Washington, D.C.—Church World Service applauded the commitment by President-elect Biden to rejoin the Paris Agreement, which will celebrate its fifth anniversary this Saturday, December 12th. To mark the occasion, Reverend John L. McCullough, president and CEO of Church World Service issued the following statement:
“Church World Service welcomes President-elect Biden’s pledge to immediately rejoin the Paris Agreement, which, five years ago today, came into being. Doing so repositions United States as important actor, allowing it to regain some badly needed credibility with world leaders, and reigniting global involvement in critical international climate negotiations whose legitimacy had started to flail following the disastrous decision of the Trump administration to withdraw from it.
“And not a moment too soon. As the entire planet struggles to face the continuing challenge of climate change and the COVID-19 pandemic, balanced, yet bold American action—on both domestic environmental challenges and international targets—is perhaps more important today than at any other time in America’s history. If the events of 2020 have laid bare the tragic, ongoing fissures in the social fabric of our own country, they have also illustrated how deeply connected America is to the rest of the world. Inequality, hunger, vulnerability, and climate induced displacement are today as much American stories as they are international ones. CWS bears witness to and responds to both.
“We accompany at-risk communities both at home and abroad: refugees and asylum seekers who journey from far to call America home, migrants who face threats to life and dignity while in transit or upon reaching borders, and—increasingly—families and communities who must weigh difficult choices of moving or adapting in place, in the face of climate change’s impacts. All people deserve to lead lives of dignity wherever they are, and whether near or far, all are our neighbors. Climate change places us all at greater risk and makes it even more critical that we join like-minded and like-hearted people, worldwide, in a collective response.
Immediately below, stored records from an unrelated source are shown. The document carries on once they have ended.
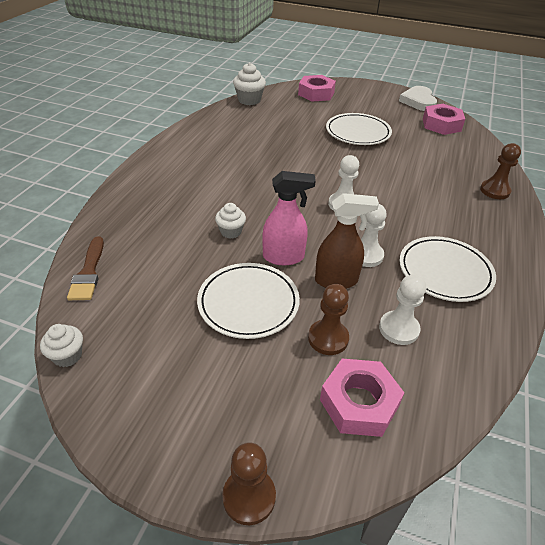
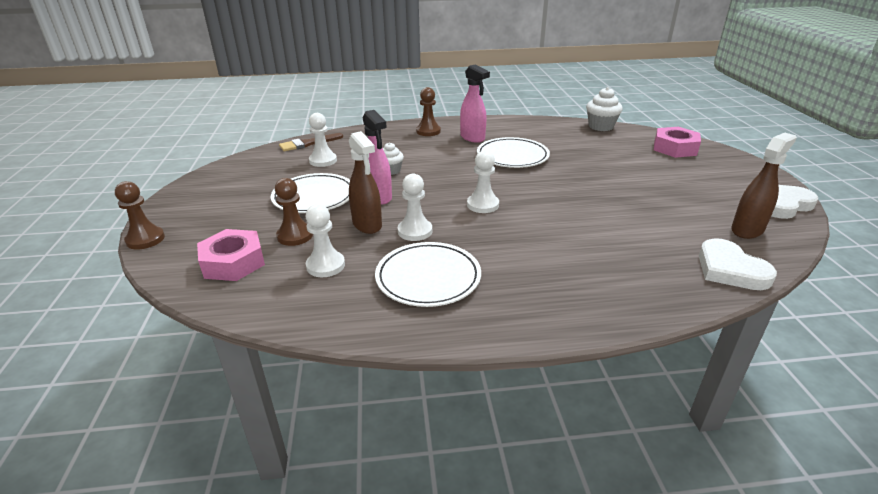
camera: 65 degrees right, 10 degrees down
(67, 356) = (235, 160): white cupcake -> none
(156, 272) = (323, 161): none -> white pawn
(204, 161) = (472, 138): none -> pink spray bottle
(358, 132) = (630, 185): white plate -> white plate (512, 156)
(441, 125) = (747, 230): pink nut -> brown spray bottle
(482, 150) = (730, 269): none -> white heart
(494, 191) = (635, 292): brown pawn -> brown pawn (428, 131)

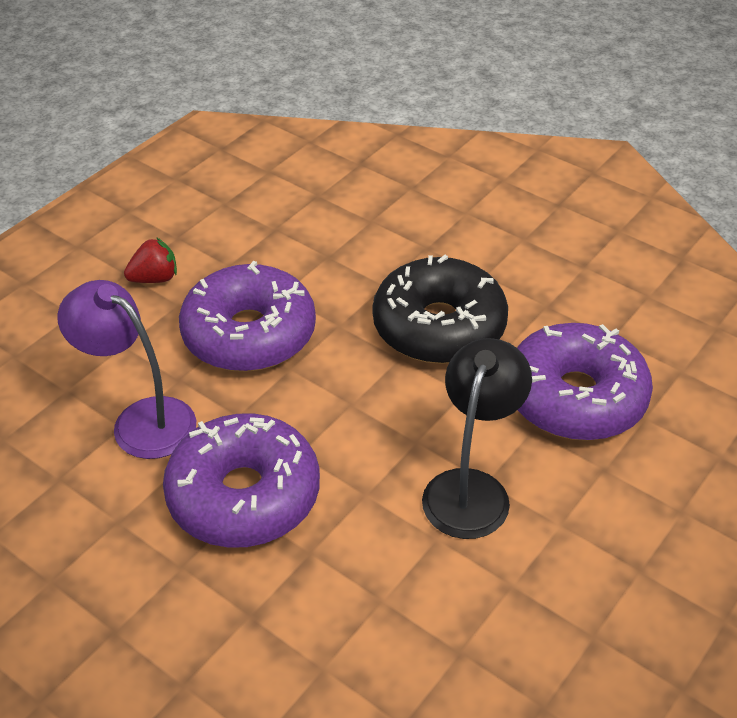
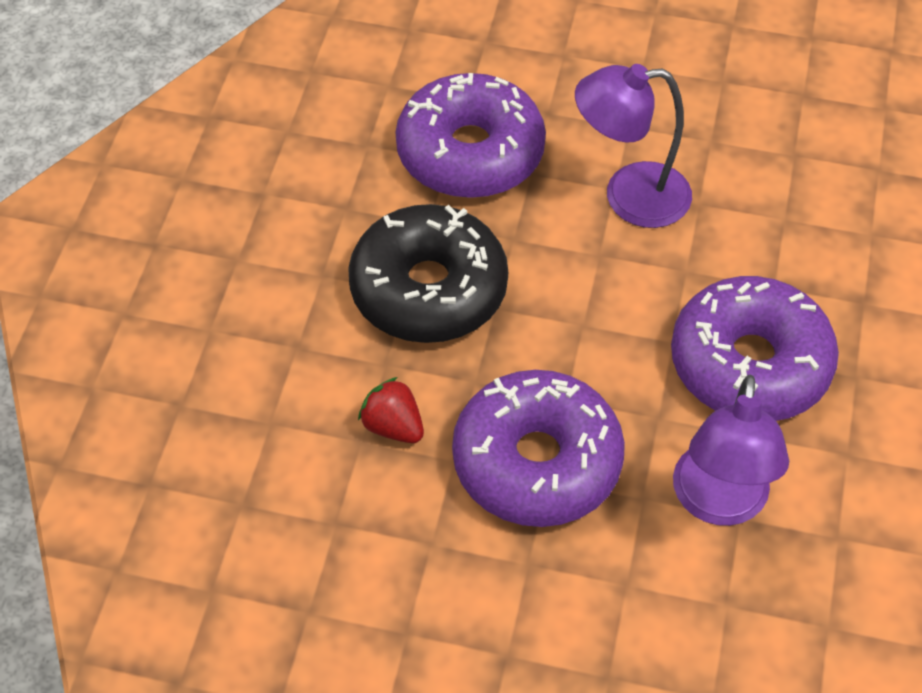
camera: 115 degrees left, 10 degrees up
(155, 278) = (498, 615): red strawberry -> red strawberry (393, 426)
(471, 488) = (629, 196): black lamp -> purple lamp

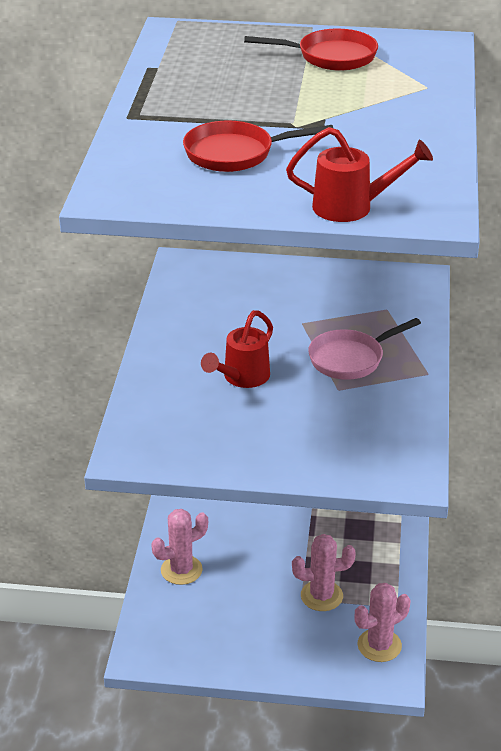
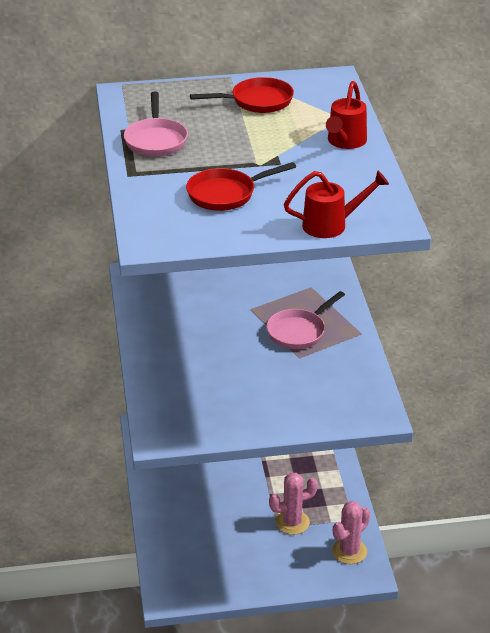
camera: 15 degrees left, 0 degrees up
(181, 570) = (174, 524): pink cactus -> none
(183, 83) = (156, 140): none -> pink pan
(242, 378) = (222, 361): red watering can -> red watering can (345, 142)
“Resuming climate talks is but the start of what America now needs to do to achieve the urgent, ambitious action which climate science has long advised. Principles of fairness and equity must guide what America does next, which must include nationwide action to reduce greenhouse gas emissions—rapid disbursement of climate finance – pledged, but not yet delivered—as well as scaled up channeling of adaptation, mitigation, and resilience funding to the developing world so that they have a fighting chance to prepare. This is all squarely in the interest of the United States.”